Detect DeepFakes: How to counteract misinformation created by AI


See for yourself how accurately you can identify AI-generated images at the DetectFakes Experiment and if you want to learn to spot deepfakes, please check out our recent paper on How to Distinguish AI-Generated Images from Authentic Photographs

You can find more of our work at publications in PNAS, a workshop at IJCAI, and pre-print on arXiv. 

Check out a video from the Election Misinformation Symposium: Fighting Misinfo Through Fact-checking and Deepfake Detection

Find our deepfake research discussed in the news: ScienceScientific AmericanBBC, WSJ, NYT, , and NPR 

Now, here's an excerpt from a couple years ago:

How do you spot a DeepFake? How good are DeepFake videos? How well can ordinary people tell the difference between a video manipulated by AI and a normal, non-altered video? Rather than try to explain in words, we built the Detect Fakes website so you can see the answer for yourself. Detect Fakes is a research project designed to answer these questions and identify techniques to counteract AI-generated misinformation. It turns out there are many subtle signs that a video has been algorithmically manipulated. Some subtleties are explained in detail below.

We already know DeepFakes can be quite believable, but just how believable are they? Kaggle's Deepfake Detection Challenge (DFDC) recently sought an algorithmic answer to this question of detecting fakes. The description on the Kaggle Website explains, "AWS, Facebook, Microsoft, the Partnership on AI’s Media Integrity Steering Committee, and academics have come together to build the Deepfake Detection Challenge (DFDC).
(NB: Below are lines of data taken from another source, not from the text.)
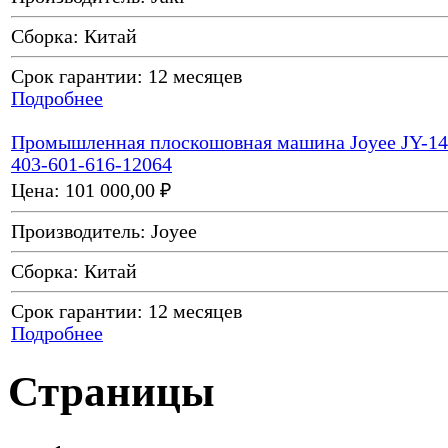
Сборка:
Китай
Срок гарантии:
12 месяцев
Подробнее
Промышленная плоскошовная машина Joyee JY-14
403-601-616-12064
Цена:
101 000,00 ₽
Производитель:
Joyee
Сборка:
Китай
Срок гарантии:
12 месяцев
Подробнее
Страницы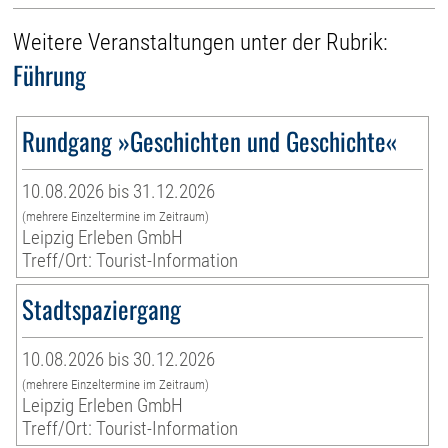
Weitere Veranstaltungen unter der Rubrik:
Führung
Rundgang »Geschichten und Geschichte«
10.08.2026 bis 31.12.2026
(mehrere Einzeltermine im Zeitraum)
Leipzig Erleben GmbH
Treff/Ort: Tourist-Information
Stadtspaziergang
10.08.2026 bis 30.12.2026
(mehrere Einzeltermine im Zeitraum)
Leipzig Erleben GmbH
Treff/Ort: Tourist-Information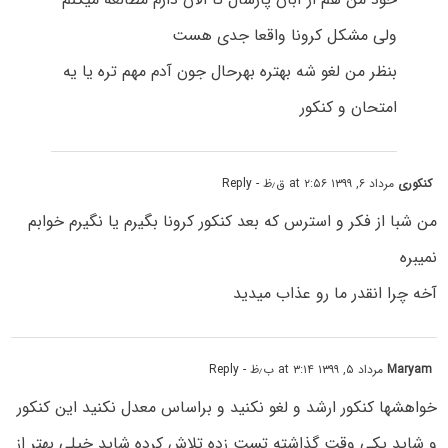
ولی مشکل کرونا واقعا جدی هست
بنظر من لغو شه بهتره بهرحال جون آدم مهم تره یا یه
امتحان و کنکور
کنکوری
مرداد ۶, ۱۳۹۹ at ۲:۵۶ ق٫ظ
- Reply
من شبا از فکر و استرس که بعد کنکور کرونا بگیرم یا نگیرم خوابم
نمیبره
آخه چرا انقدر ما رو عذاب میدید
Maryam
مرداد ۵, ۱۳۹۹ at ۳:۱۴ ب٫ظ
- Reply
خواهشها کنکور ارشد و لغو نکنید و براساس معدل نکنید این کنکور
و شاید یکی وقت گذاشته تست زده تلاش کرده شاید خیلی بهتر از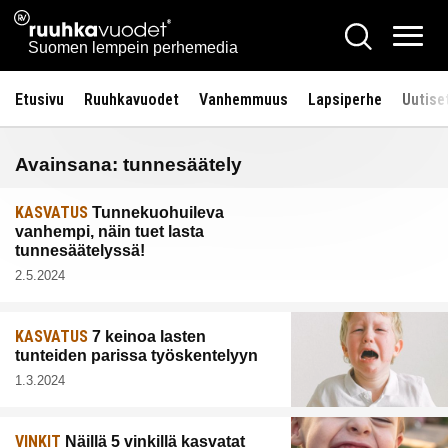
Siirry
Ruuhkavuodet.fi
Hae
sisältöön
Vali
Suomen lempein perhemedia
Etusivu
Ruuhkavuodet
Vanhemmuus
Lapsiperhe
Uutise
Avainsana:
tunnesäätely
KASVATUS
Tunnekuohuileva
vanhempi, näin tuet lasta
tunnesäätelyssä!
2.5.2024
KASVATUS
7 keinoa lasten
tunteiden parissa työskentelyyn
1.3.2024
VINKIT
Näillä 5 vinkillä kasvatat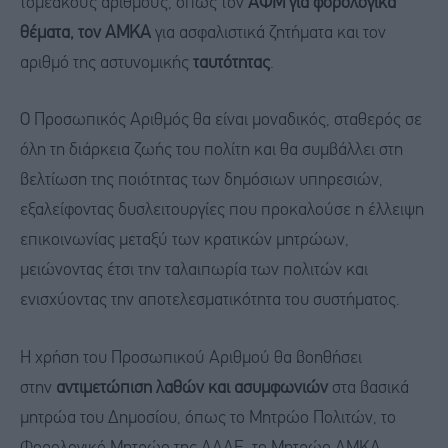
τομεακούς αριθμούς, όπως τον
ΑΦΜ για φορολογικά
θέματα, τον ΑΜΚΑ
για ασφαλιστικά ζητήματα και τον
αριθμό της αστυνομικής
ταυτότητας
.
Ο Προσωπικός Αριθμός θα είναι μοναδικός, σταθερός σε
όλη τη διάρκεια ζωής του πολίτη και θα συμβάλλει στη
βελτίωση της ποιότητας των δημόσιων υπηρεσιών,
εξαλείφοντας δυσλειτουργίες που προκαλούσε η έλλειψη
επικοινωνίας μεταξύ των κρατικών μητρώων,
μειώνοντας έτσι την ταλαιπωρία των πολιτών και
ενισχύοντας την αποτελεσματικότητα του συστήματος.
Η χρήση του Προσωπικού Αριθμού θα βοηθήσει
στην
αντιμετώπιση λαθών και ασυμφωνιών
στα βασικά
μητρώα του Δημοσίου, όπως το Μητρώο Πολιτών, το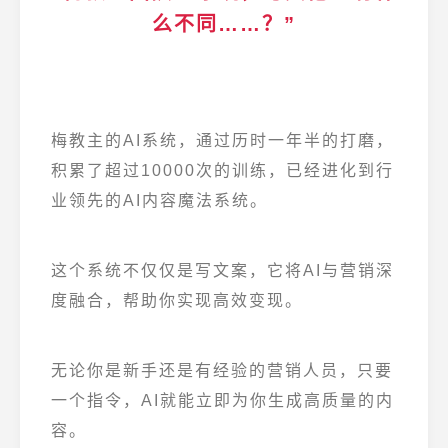
么不同……？”
梅教主的AI系统，通过历时一年半的打磨，
积累了超过10000次的训练，已经进化到行
业领先的AI内容魔法系统。
这个系统不仅仅是写文案，它将AI与营销深
度融合，帮助你实现高效变现。
无论你是新手还是有经验的营销人员，只要
一个指令，AI就能立即为你生成高质量的内
容。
The goal of the challenge is to spur researchers around the world to build innovative new technologies that can help detect deepfakes and manipulated media." The winners of the Kaggle Competition were awarded $1,000,000. 
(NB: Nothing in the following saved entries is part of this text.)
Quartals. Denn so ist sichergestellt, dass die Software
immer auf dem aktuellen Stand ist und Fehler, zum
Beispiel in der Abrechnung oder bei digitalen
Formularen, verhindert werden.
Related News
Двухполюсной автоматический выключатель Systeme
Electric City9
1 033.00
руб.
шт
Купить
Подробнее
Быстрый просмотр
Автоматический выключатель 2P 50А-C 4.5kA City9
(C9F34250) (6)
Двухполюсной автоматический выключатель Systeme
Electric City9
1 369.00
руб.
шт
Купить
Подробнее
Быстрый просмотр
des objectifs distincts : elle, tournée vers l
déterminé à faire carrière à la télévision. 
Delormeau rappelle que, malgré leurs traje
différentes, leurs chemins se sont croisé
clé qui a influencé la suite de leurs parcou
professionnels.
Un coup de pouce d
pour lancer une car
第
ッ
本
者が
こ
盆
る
Rather than fine-tune the best machine learning model for this Kaggle competition, we are curious about strategies and techniques for building public awareness of DeepFake technology and  helping ordinary people think critically about the media that they consume. 
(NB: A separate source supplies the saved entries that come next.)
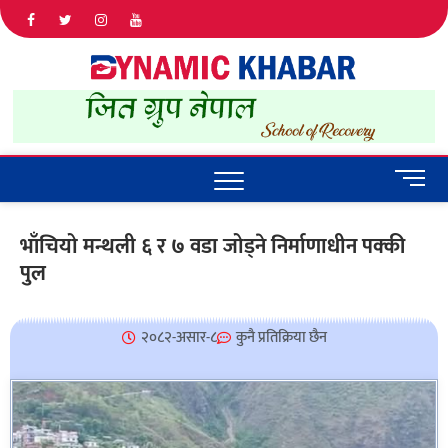
Dyna
ALL NEWS
IN NEPAL
Khab
M
e
n
भाँचियो मन्थली ६ र ७ वडा जोड्ने निर्माणाधीन पक्की
u
पुल
B
u
t
t
२०८२-असार-८
कुनै प्रतिक्रिया छैन
o
n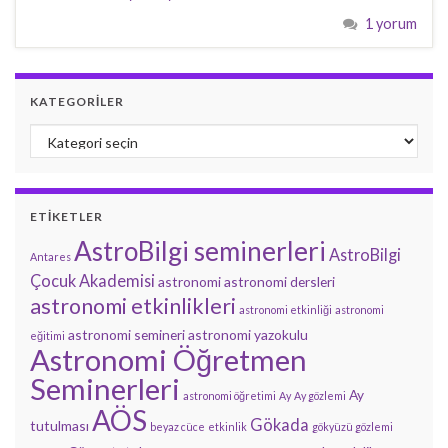
1 yorum
KATEGORILER
Kategoriler
ETIKETLER
AstroBilgi seminerleri
AstroBilgi
Antares
Çocuk Akademisi
astronomi
astronomi dersleri
astronomi etkinlikleri
astronomi etkinliği
astronomi
astronomi semineri
astronomi yazokulu
eğitimi
Astronomi Öğretmen
Seminerleri
Ay
astronomi öğretimi
Ay
Ay gözlemi
AÖS
Gökada
tutulması
beyaz cüce
etkinlik
gökyüzü gözlemi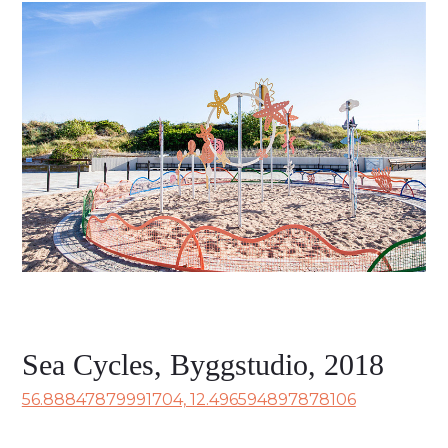
Sea Cycles, Byggstudio, 2018
56.88847879991704, 12.496594897878106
We hypothesized that the exposure of how DeepFakes look and the experience of detecting subtle computational manipulations will increase people's ability to discern a wide-range of video manipulations in the future. As such, we hosted a website called Detect Fakes to display thousands of the curated, high-quality DeepFake and real videos from the DFDC dataset publicly.  The latest version of the website shows 32 videos that were produced as part of the Presidential Deepfakes Dataset.

The Detect Fakes experiment offers the opportunity to learn more about DeepFakes and see how well you can discern real from fake. When it comes to AI-manipulated media, there's no single tell-tale sign of how to spot a fake. Nonetheless, there are several DeepFake artifacts that you can be on the look out for. 

  1. Pay attention to the face. High-end DeepFake manipulations are almost always facial transformations. 
  2. Pay attention to the cheeks and forehead. Does the skin appear too smooth or too wrinkly? Is the agedness of the skin similar to the agedness of the hair and eyes? DeepFakes may be incongruent on some dimensions.
  3. Pay attention to the eyes and eyebrows. Do shadows appear in places that you would expect? DeepFakes may fail to fully represent the natural physics of a scene. 
  4. Pay attention to the glasses. Is there any glare? Is there too much glare? Does the angle of the glare change when the person moves? Once again, DeepFakes may fail to fully represent the natural physics of lighting.
  5. Pay attention to the facial hair or lack thereof. Does this facial hair look real? DeepFakes might add or remove a mustache, sideburns, or beard. But, DeepFakes may fail to make facial hair transformations fully natural.
  6. Pay attention to facial moles.  Does the mole look real? 
  7. Pay attention to blinking. Does the person blink enough or too much? 
  8. Pay attention to the lip movements. Some deepfakes are based on lip syncing. Do the lip movements look natural?

These eight questions are intended to help guide people looking through DeepFakes. High-quality DeepFakes are not easy to discern, but with practice, people can build intuition for identifying what is fake and what is real. You can practice trying to detect DeepFakes at Detect Fakes.